Chris Jones wrote:
Justin Willmert wrote:
I guess next I'd suggest looking at the init.d file and seeing what
it is doing. I do it sometimes when something isn't working right and
try to recreate the steps by hand, seeing where it goes wrong.
Sometimes it leads me to the problem area where I can finally get an
idea of what should be changed.
Following your suggestion, I put the following commands through in a
terminal session:-
[commands clipped]
I am even more puzzled. The normal 'service amavisd start', 'service
amavisd stop', and 'service amavisd restart' all fail for one reason
or another, yet this technique seems to do the job.
As I see you figured out from another post, the culprit was SELinux...I
find many times that *is* the problem, so doing a setenforce 0 and then
trying to start the program usually helps a lot.
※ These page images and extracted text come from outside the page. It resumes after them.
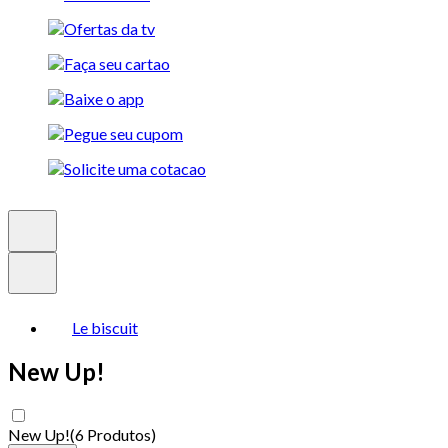
Le biscuit
New Up!
New Up!
(
6 Produtos
)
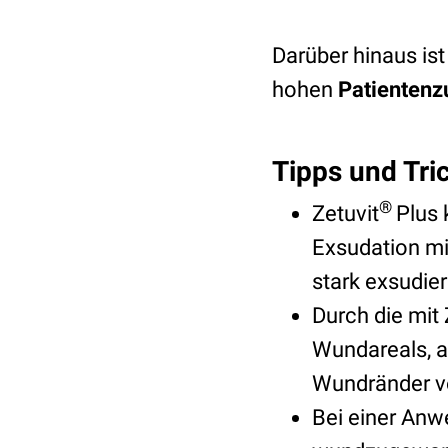
Darüber hinaus ist
hohen
Patientenz
Tipps und Tric
®
Zetuvit
Plus 
Exsudation
mi
stark exsudi
Durch die mit 
Wundareals, a
Wundränder 
Bei einer An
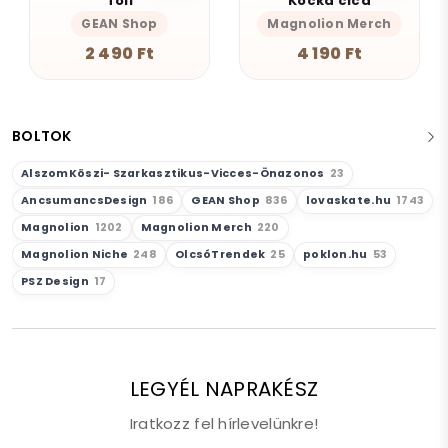
Toll
Kocka cica
GEAN Shop
Magnolion Merch
2 490 Ft
4 190 Ft
BOLTOK
AlszomKöszi- Szarkasztikus-Vicces-Önazonos
23
AncsumancsDesign
186
GEAN Shop
836
lovaskate.hu
1743
Magnolion
1202
Magnolion Merch
220
Magnolion Niche
248
OlcsóTrendek
25
poklon.hu
53
PSZ Design
17
LEGYÉL NAPRAKÉSZ
Iratkozz fel hírlevelünkre!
Just to give you some
info into why the commands worked from the command line and not from the
normal service amavisd start method was because of how SELinux handled
the commands...
When you run the command service amavisd start, somewhere along the way
amavisd is started by a program that is running under init_t context (I
think), and the policy for amavisd says that an amavis_exec_t should
change to amavis_t (<-Not sure of the context there either) when in an
init_t context.
Your command line on the other hand is running as unconfined_t. There
aren't any policy commands saying that amavis_exec_t should change to
amavis_t running context under unconfined_t, so amavisd is left as an
unconfined_t process, in which amavisd isn't blocked from reading the
files it wants to.
I'm not 100% sure of that, but I think that is at least a mostly
truthful about how SELinux works. I've been trying to learn SELinux
lately, and knowing some of this helps when debugging why a program
isn't working as it should. Anybody more knowledgeable should feel free
to correct me...I'd like to understand better myself.